What was my plan? Was I going to catch and eat the turkey? Would I befriend it? Ride it? Punch it out to teach it why I am the dominant life form on earth? What kind of idiot climbs a fence to go after a wild turkey?
Sensing my sudden trepidation or perhaps just because it was an asshole, the turkey made its move. As though I had just shouted “come at me bro” the goddamn bird came at me, bro. And I stupidly couldn’t even register the threat at first. All I could think was how his neck looked like old man at the Y nutsack. And then he was literally running into me. Beaks and wings and ugly little talons were all aflutter. I did the only thing I could think of doing and I punched that turkey right in his head.
I’m mildly ashamed to admit that, from a crouching position and half surprised, I punched a bird and it didn’t seem to phase it much. It stumbled and came at me again. It was at this point that I got up and started to run away. I ran away from a turkey.
Far more spry than such a chubby bird has a right to be, the turkey gave chase for a good clip. I found myself running out of space as the border fence fast approached, forcing me to assess my odds on being able to Jackie Chan my way up a fence whilst pursued by angry poultry. It was literally the dumbest situation I have ever been in.
I hit the fence and had a “what’s the worst that could happen?” moment and leapt. You can’t appreciate what I look like when I panic leap away from a turkey without seeing it firsthand. Even I can’t appreciate it fully, having only experienced it from my perspective.

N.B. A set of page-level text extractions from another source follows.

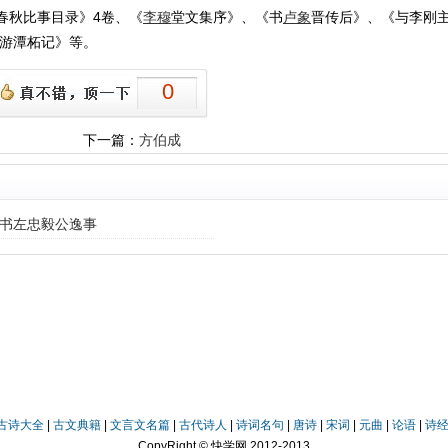
春秋比事目录》4卷、《
李穆
堂文集序》、《书
卢象
晋传后》、《与李刚
游潭柘记》等。
0
下一篇：
方伯成
书左忠毅公逸事
古诗大全
|
古文典籍
|
文言文名篇
|
古代诗人
|
诗词名句
|
唐诗
|
宋词
|
元曲
|
论语
|
诗
CopyRight © 快学网 2012-2013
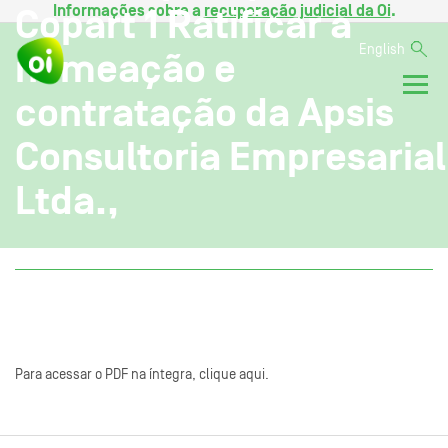
Informações sobre a
recuperação judicial da Oi
.
Copart 1 Ratificar a
English
nomeação e
contratação da Apsis
Consultoria Empresarial
Ltda.,
Para acessar o PDF na íntegra, clique aqui.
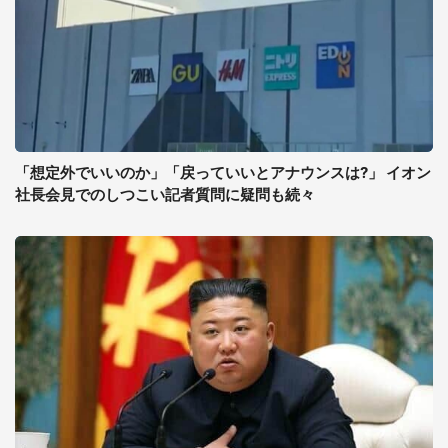
「想定外でいいのか」「戻っていいとアナウンスは?」 イオン
社長会見でのしつこい記者質問に疑問も続々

But when I latched onto that fence a full 6 inches off the ground, I was a little disappointed in myself.
The turkey was on me like stink on a monkey as I scrambled, shouting obscenities at the bird while it beat at me with wings like massive brooms, just smacking the ever loving shit out of me. And, of course, I was forced to retaliate by kicking it in the head.
I’m not proud that I kicked a turkey in the head and I don’t condone animal abuse, I’m just saying that this particular turkey was a real dickhead and had it coming.
The kick was enough to get the bird to back off as I made my escape. On the other side of the fence we locked eyes again. No words were spoken, unless you count when I told the turkey to eat my ass. I think, on some level, he understood.